* [Prompt]
Among the entries below, only the lines starting at the one with "Нерухомість" and ending at the one with "Hozzászólások hírcsatorna", both included, are to be printed exactly.

* [Records shown]
- Opening Delimiter -

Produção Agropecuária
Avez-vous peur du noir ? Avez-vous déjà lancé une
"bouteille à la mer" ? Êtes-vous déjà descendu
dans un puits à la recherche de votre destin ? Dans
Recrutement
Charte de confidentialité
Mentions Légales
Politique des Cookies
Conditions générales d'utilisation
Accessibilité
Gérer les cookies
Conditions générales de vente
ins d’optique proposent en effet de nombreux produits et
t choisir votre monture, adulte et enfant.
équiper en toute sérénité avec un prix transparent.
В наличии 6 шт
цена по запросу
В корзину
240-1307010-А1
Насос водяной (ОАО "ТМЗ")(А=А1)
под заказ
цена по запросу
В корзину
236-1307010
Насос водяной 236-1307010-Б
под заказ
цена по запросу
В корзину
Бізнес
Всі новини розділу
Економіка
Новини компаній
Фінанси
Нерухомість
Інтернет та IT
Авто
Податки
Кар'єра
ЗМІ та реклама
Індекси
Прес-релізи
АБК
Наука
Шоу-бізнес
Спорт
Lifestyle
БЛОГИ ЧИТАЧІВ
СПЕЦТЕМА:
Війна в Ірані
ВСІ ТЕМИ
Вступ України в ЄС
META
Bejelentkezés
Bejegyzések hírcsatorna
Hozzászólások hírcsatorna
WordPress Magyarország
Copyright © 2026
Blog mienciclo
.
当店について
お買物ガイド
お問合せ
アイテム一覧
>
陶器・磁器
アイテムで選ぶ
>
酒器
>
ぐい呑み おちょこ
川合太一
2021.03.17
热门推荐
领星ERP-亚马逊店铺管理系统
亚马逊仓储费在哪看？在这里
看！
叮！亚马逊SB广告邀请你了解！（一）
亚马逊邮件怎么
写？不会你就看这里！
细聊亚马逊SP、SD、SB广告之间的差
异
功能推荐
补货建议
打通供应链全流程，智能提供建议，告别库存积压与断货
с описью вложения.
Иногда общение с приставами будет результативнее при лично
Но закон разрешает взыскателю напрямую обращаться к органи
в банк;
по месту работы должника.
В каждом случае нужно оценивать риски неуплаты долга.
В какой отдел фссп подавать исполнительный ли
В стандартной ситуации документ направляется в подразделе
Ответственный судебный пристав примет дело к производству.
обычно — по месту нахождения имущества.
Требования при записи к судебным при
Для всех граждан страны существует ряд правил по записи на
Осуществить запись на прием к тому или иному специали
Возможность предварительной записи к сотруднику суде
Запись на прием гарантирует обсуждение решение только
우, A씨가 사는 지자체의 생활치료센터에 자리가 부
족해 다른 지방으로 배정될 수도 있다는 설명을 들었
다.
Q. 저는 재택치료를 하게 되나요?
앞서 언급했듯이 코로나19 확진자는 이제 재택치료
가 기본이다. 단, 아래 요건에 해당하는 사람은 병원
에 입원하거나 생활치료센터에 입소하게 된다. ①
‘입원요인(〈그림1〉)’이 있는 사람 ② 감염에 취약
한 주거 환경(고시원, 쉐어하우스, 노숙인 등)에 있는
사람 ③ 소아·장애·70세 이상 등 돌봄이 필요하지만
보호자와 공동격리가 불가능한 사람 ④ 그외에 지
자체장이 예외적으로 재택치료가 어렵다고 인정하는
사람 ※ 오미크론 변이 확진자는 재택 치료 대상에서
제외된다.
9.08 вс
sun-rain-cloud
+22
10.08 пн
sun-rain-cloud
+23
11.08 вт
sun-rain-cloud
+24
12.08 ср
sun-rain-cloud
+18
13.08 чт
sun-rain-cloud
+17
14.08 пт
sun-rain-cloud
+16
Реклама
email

- Closing Delimiter -

* [Result for this exercise]
Нерухомість
Інтернет та IT
Авто
Податки
Кар'єра
ЗМІ та реклама
Індекси
Прес-релізи
АБК
Наука
Шоу-бізнес
Спорт
Lifestyle
БЛОГИ ЧИТАЧІВ
СПЕЦТЕМА:
Війна в Ірані
ВСІ ТЕМИ
Вступ України в ЄС
META
Bejelentkezés
Bejegyzések hírcsatorna
Hozzászólások hírcsatorna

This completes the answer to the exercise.